── Excerpted records ──
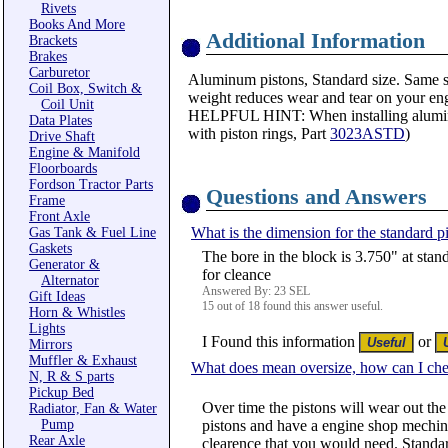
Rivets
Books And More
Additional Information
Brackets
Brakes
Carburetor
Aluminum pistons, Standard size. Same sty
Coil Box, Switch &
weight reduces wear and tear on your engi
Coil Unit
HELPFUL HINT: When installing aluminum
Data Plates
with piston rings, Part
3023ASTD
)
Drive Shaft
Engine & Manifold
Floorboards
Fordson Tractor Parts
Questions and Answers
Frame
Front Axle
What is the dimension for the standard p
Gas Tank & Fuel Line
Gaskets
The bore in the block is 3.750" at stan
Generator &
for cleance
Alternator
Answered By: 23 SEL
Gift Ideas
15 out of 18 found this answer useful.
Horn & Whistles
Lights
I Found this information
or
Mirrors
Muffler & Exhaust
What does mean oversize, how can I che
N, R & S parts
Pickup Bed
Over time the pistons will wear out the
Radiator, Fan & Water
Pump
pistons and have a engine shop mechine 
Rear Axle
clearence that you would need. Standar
───
■ Task ■
Exactly restate the lines from the beginning of the data through the line with "for cleance", and no others, keeping pictures out.

■ Finished exercise ■
Rivets
Books And More
Additional Information
Brackets
Brakes
Carburetor
Aluminum pistons, Standard size. Same sty
Coil Box, Switch &
weight reduces wear and tear on your engi
Coil Unit
HELPFUL HINT: When installing aluminum
Data Plates
with piston rings, Part
3023ASTD
)
Drive Shaft
Engine & Manifold
Floorboards
Fordson Tractor Parts
Questions and Answers
Frame
Front Axle
What is the dimension for the standard p
Gas Tank & Fuel Line
Gaskets
The bore in the block is 3.750" at stan
Generator &
for cleance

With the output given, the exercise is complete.